>> START
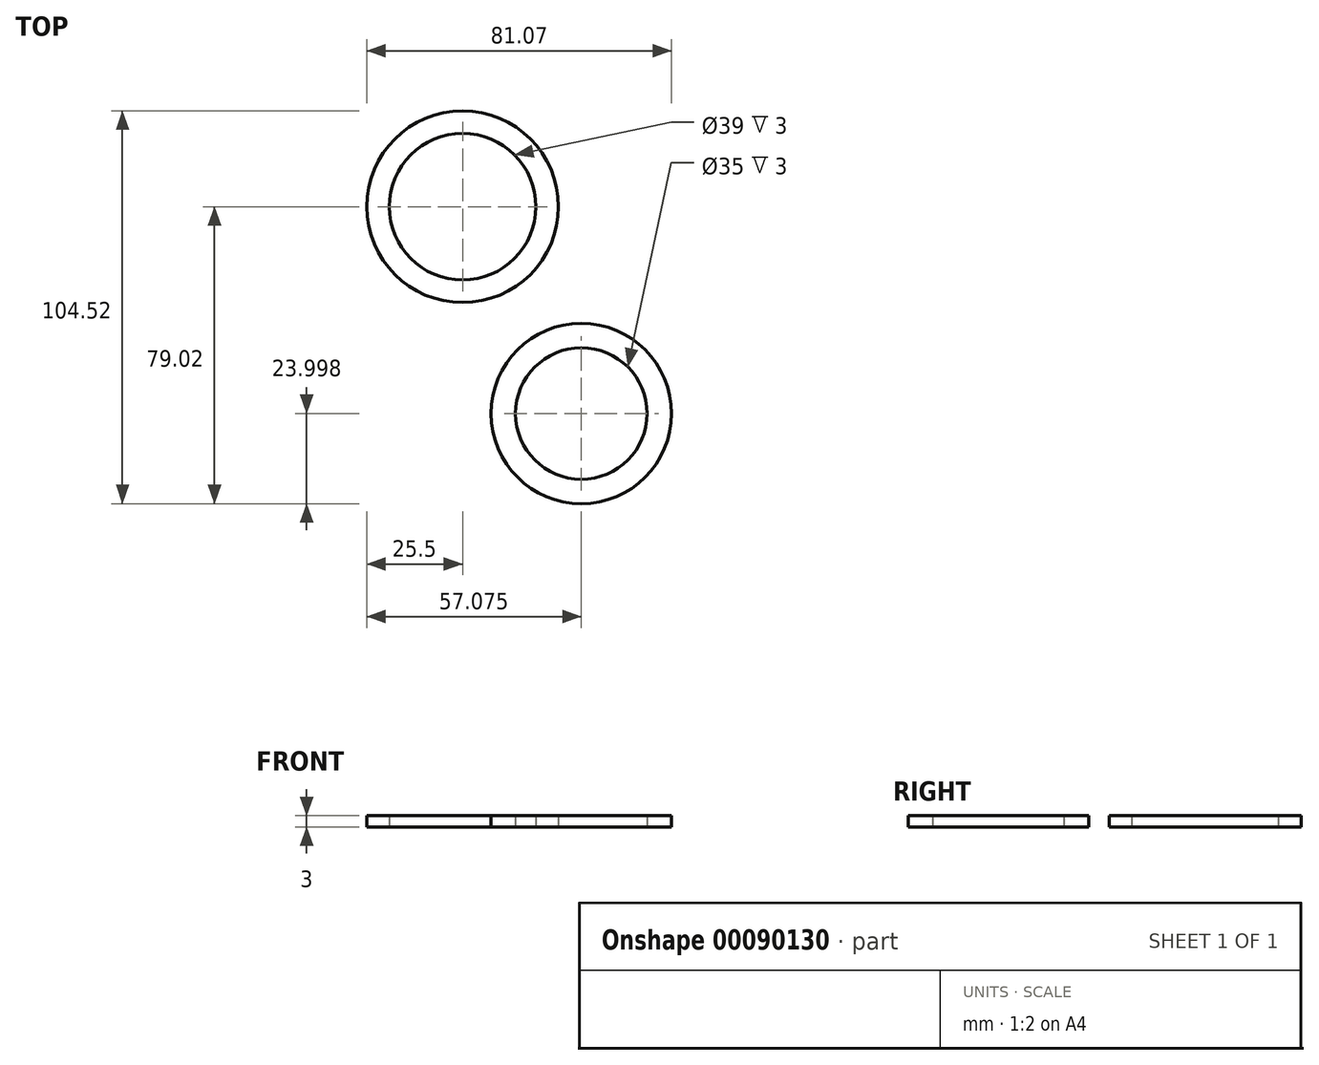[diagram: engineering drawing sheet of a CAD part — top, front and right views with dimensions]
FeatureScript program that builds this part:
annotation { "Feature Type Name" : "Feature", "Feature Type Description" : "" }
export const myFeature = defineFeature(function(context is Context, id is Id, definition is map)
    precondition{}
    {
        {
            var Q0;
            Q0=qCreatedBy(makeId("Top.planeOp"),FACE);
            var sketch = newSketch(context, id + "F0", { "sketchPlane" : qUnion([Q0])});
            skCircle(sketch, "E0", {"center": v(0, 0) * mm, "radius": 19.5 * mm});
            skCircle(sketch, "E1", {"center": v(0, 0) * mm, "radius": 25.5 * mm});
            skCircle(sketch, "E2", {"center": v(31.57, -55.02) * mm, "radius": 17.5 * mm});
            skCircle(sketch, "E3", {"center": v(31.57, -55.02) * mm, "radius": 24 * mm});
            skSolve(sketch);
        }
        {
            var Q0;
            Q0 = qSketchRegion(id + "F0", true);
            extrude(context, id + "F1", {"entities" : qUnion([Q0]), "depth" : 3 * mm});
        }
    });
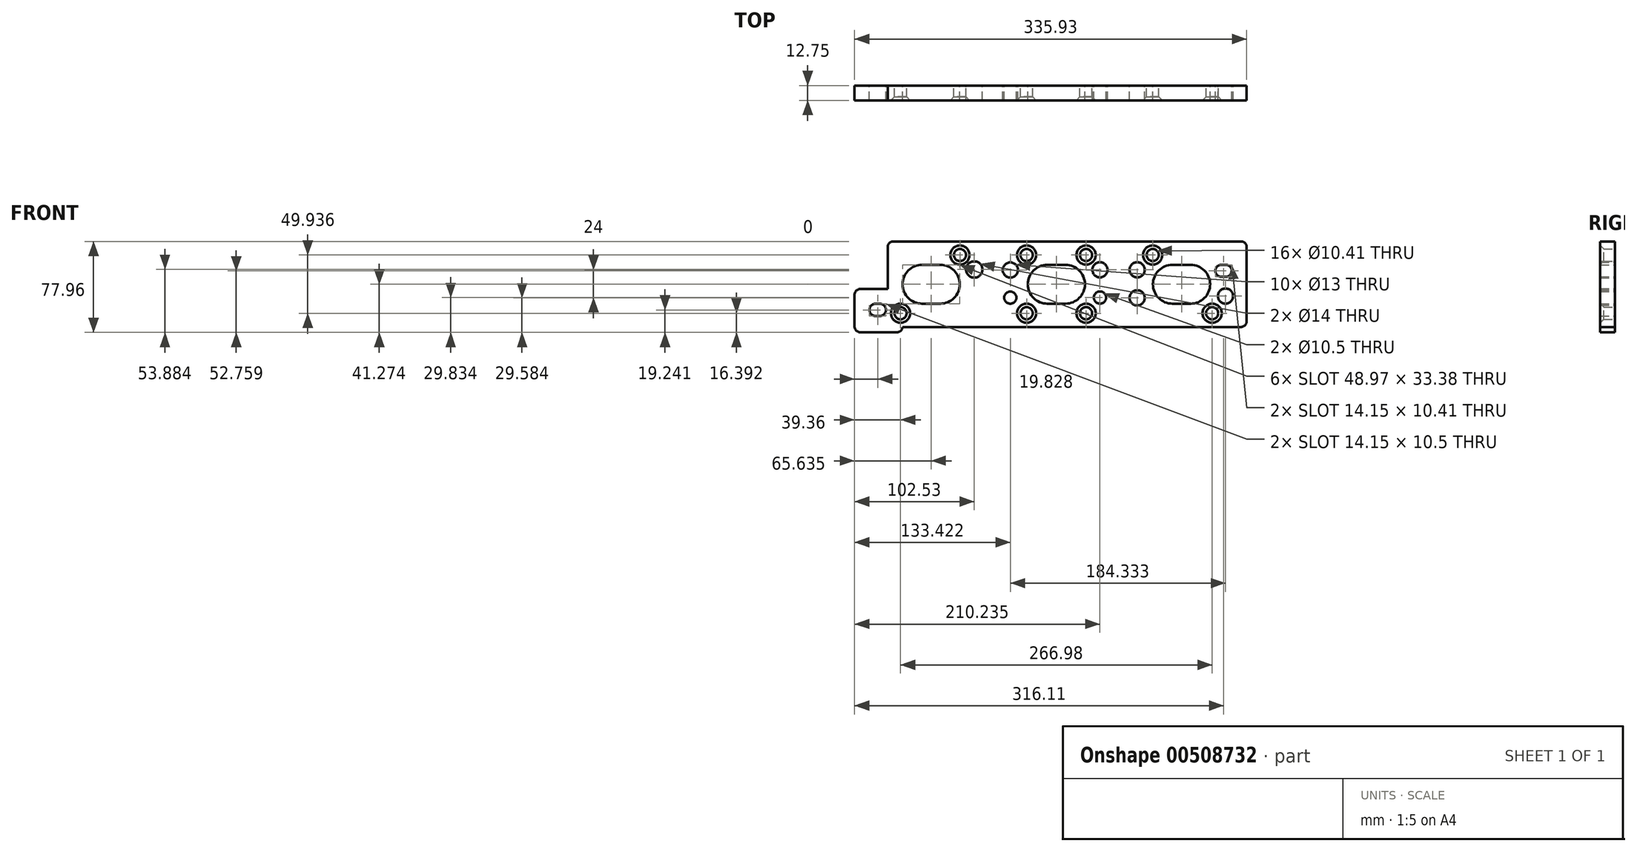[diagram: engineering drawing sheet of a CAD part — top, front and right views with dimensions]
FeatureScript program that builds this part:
>> END
>> START
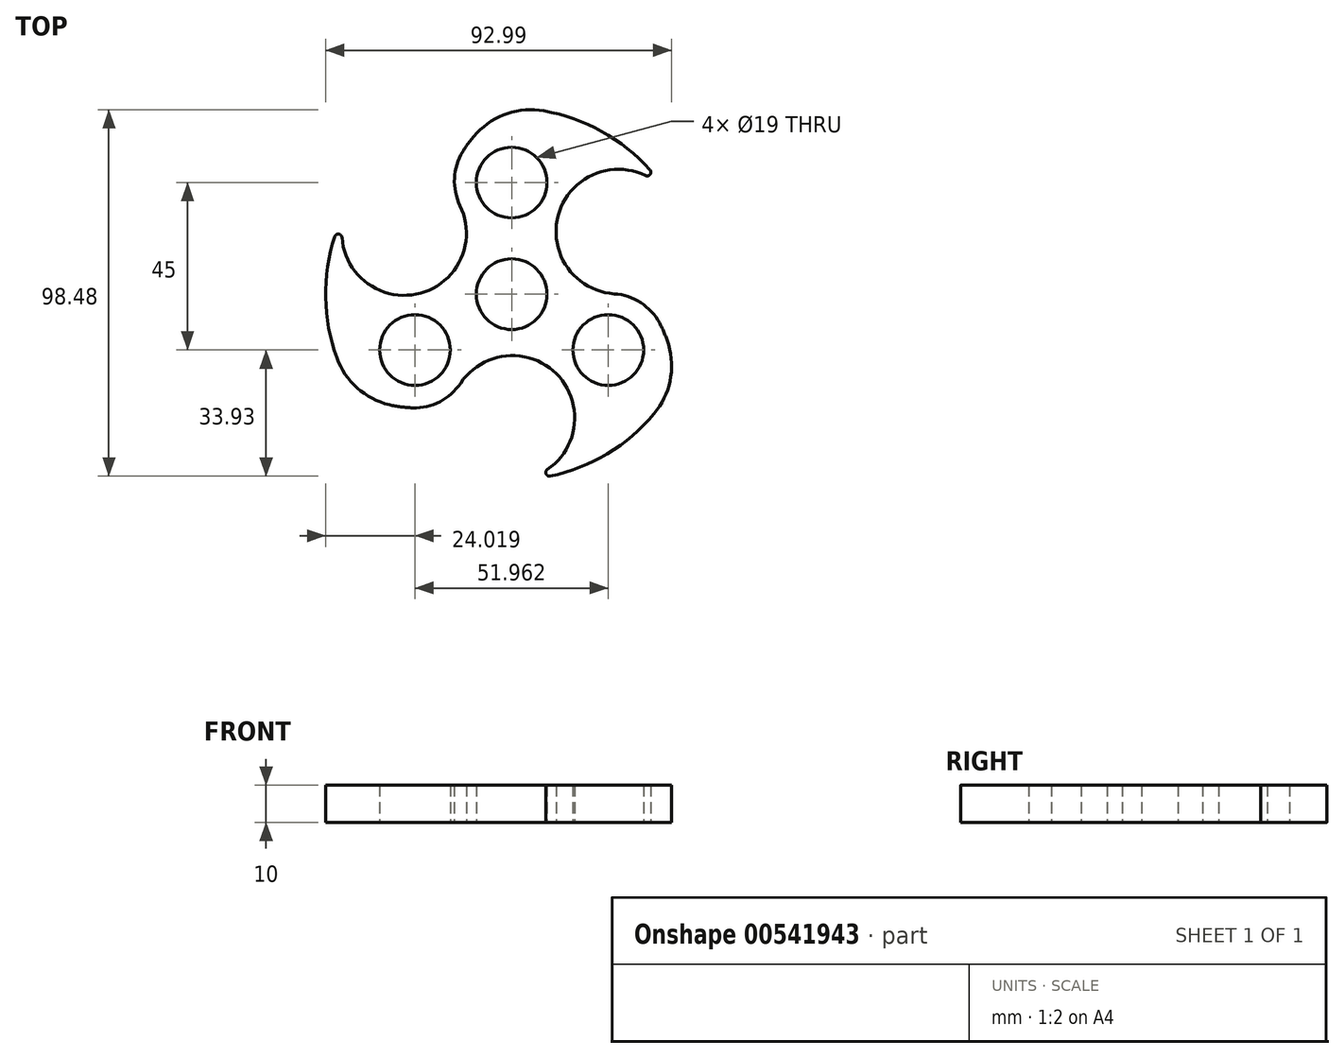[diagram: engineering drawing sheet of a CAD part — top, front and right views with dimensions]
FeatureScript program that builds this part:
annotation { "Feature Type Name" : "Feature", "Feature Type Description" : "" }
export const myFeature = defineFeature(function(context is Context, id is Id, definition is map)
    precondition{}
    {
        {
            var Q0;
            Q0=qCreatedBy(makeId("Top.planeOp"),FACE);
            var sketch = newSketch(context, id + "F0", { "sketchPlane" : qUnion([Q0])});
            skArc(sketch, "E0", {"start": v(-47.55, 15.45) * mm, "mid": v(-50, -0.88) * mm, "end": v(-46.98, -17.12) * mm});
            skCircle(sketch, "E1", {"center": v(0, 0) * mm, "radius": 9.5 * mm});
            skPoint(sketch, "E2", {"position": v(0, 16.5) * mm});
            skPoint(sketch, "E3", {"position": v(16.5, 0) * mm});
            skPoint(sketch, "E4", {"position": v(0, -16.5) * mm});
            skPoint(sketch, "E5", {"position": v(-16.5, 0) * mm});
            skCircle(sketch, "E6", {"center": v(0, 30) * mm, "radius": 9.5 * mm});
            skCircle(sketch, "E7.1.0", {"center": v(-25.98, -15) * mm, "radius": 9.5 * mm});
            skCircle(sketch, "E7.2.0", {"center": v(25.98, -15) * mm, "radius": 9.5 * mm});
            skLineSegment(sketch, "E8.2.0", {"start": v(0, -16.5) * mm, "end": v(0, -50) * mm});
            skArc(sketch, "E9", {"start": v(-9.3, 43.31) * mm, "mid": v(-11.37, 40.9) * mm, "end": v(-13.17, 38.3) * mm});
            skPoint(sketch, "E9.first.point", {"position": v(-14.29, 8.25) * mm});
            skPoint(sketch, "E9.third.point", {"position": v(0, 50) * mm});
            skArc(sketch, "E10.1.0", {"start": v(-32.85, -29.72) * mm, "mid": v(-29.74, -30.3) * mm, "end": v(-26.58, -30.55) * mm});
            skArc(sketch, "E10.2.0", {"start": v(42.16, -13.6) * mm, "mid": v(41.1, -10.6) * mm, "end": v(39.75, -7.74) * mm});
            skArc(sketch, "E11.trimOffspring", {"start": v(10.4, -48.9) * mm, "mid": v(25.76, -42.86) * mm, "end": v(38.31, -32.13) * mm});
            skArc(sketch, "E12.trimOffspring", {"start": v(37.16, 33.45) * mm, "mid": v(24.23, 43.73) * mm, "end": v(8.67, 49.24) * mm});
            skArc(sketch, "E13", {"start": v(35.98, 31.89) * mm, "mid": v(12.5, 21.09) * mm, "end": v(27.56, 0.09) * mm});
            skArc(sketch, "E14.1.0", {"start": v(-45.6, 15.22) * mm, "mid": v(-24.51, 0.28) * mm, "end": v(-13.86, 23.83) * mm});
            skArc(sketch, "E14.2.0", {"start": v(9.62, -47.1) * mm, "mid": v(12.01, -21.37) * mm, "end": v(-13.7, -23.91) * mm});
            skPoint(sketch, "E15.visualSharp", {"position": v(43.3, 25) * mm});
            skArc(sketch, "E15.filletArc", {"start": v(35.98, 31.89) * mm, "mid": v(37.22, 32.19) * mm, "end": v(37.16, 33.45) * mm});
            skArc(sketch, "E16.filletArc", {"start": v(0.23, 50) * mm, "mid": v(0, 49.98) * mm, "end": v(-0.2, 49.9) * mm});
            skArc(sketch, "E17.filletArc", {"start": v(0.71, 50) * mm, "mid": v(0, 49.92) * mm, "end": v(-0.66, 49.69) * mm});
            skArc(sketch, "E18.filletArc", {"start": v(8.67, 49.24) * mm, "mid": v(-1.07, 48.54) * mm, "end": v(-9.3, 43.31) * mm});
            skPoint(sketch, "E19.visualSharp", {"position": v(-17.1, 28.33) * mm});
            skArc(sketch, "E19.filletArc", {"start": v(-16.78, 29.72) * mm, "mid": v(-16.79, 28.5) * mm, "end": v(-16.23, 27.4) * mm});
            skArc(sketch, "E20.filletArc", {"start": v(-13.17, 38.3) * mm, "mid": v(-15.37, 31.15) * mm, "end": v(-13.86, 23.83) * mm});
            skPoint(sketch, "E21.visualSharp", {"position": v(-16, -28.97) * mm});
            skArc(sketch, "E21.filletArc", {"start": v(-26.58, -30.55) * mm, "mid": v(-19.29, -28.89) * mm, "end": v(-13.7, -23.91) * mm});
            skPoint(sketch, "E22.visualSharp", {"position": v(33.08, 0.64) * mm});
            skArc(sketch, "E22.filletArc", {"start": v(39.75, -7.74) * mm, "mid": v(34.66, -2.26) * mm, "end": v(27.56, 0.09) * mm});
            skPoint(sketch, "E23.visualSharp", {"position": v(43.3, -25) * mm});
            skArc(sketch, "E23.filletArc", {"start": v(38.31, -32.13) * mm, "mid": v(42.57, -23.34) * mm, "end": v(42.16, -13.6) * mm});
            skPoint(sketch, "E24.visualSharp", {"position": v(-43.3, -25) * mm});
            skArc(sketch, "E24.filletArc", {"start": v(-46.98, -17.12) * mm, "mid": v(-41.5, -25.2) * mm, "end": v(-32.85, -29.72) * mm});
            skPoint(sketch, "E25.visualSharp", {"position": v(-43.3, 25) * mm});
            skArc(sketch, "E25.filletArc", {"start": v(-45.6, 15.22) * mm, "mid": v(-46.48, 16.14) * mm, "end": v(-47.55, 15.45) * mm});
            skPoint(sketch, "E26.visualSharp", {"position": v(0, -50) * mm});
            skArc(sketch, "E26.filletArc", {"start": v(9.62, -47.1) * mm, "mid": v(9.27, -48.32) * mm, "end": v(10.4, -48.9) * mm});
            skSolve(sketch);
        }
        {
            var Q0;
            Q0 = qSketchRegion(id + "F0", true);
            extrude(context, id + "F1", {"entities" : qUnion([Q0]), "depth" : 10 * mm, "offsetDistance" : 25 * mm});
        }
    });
>> END
Given instruction >> Show every line in the records above that contains the string "visualSharp", copying each one in full.

Worked solution >>
            skPoint(sketch, "E15.visualSharp", {"position": v(43.3, 25) * mm});
            skPoint(sketch, "E19.visualSharp", {"position": v(-17.1, 28.33) * mm});
            skPoint(sketch, "E21.visualSharp", {"position": v(-16, -28.97) * mm});
            skPoint(sketch, "E22.visualSharp", {"position": v(33.08, 0.64) * mm});
            skPoint(sketch, "E23.visualSharp", {"position": v(43.3, -25) * mm});
            skPoint(sketch, "E24.visualSharp", {"position": v(-43.3, -25) * mm});
            skPoint(sketch, "E25.visualSharp", {"position": v(-43.3, 25) * mm});
            skPoint(sketch, "E26.visualSharp", {"position": v(0, -50) * mm});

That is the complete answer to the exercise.